Morphine Preconditions Purkinje Cells against Cell Death under in Vitro Simulated Ischemia-Reperfusion Conditions

Abstract

Background: Morphine pretreatment via activation of δ 1-opioid receptors induces cardioprotection. In this study, the authors determined whether morphine preconditioning induces ischemic tolerance in neurons. Methods: Cerebellar brain slices from adult Sprague-Dawley rats were incubated with morphine at 0.1-10 μM in the presence or absence of various antagonists for 30 min. They were then kept in morphine- and antagonist-free buffer for 30 min before they were subjected to simulated ischemia (oxygen-glucose deprivation) for 20 min. After being recovered in oxygenated artificial cerebrospinal fluid for 5 h, they were fixed for morphologic examination to determine the percentage of undamaged Purkinje cells. Results: The survival rate of Purkinje cells was significantly higher in slices preconditioned with morphine (≥ 0.3 μM) before the oxygen-glucose deprivation (57 ± 4% at 0.3 μM morphine) than that of the oxygen-glucose deprivation alone (39 ± 3%, P < 0.05).

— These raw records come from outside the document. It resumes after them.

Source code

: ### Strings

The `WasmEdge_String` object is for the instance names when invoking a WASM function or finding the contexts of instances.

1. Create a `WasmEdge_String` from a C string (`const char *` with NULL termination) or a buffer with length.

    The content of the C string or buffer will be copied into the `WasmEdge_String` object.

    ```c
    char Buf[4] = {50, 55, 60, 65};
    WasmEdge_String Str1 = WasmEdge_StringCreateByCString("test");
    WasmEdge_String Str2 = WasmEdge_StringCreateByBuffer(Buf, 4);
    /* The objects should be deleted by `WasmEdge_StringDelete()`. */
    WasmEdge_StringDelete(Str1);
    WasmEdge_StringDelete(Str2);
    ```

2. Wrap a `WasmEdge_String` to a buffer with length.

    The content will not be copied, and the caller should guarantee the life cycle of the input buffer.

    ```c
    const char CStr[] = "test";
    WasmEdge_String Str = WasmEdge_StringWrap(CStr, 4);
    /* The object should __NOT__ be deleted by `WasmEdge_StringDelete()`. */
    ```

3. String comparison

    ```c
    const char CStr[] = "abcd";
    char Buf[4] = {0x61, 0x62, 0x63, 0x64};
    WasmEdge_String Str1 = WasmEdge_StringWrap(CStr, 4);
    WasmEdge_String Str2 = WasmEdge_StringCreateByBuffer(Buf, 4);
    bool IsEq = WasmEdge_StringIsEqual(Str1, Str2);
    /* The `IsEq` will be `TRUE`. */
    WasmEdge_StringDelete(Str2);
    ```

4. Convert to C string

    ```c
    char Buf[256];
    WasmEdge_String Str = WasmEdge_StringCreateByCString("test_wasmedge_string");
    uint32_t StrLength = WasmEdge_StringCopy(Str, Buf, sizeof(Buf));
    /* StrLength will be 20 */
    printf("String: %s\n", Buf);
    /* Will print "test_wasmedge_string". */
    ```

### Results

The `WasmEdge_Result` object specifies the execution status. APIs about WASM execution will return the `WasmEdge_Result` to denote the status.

This morphine preconditioning-induced neuroprotection was abolished by naloxone, a non-type-selective opioid receptor antagonist, by naltrindole, a selective δ-opioid receptor antagonist, or by 7-benzylidenenaltrexone, a selective δ 1-opioid receptor antagonist. However, the effects were not blocked by the μ-, κ-, or δ 2-opioid receptor antagonists, β-funaltrexamine, nor-binaltorphimine, or naltriben, respectively. Morphine preconditioning-induced neuroprotection was partially blocked by the selective mitochondrial adenosine triphosphate-sensitive potassium channel antagonist, 5-hydroxydecanoate, or the mitochondrial electron transport inhibitor, myxothiazol. None of the inhibitors used in this study alone affected the simulated ischemia-induced neuronal death. Conclusions: These data suggest that morphine preconditioning is neuroprotective. This neuroprotection may be δ 1-opioid receptor dependent and may involve mitochondrial adenosine triphosphate-sensitive potassium channel activation and free radical production. Because morphine is a commonly used analgesic, morphine preconditioning may be explored further for potential clinical use to reduce ischemic brain injury.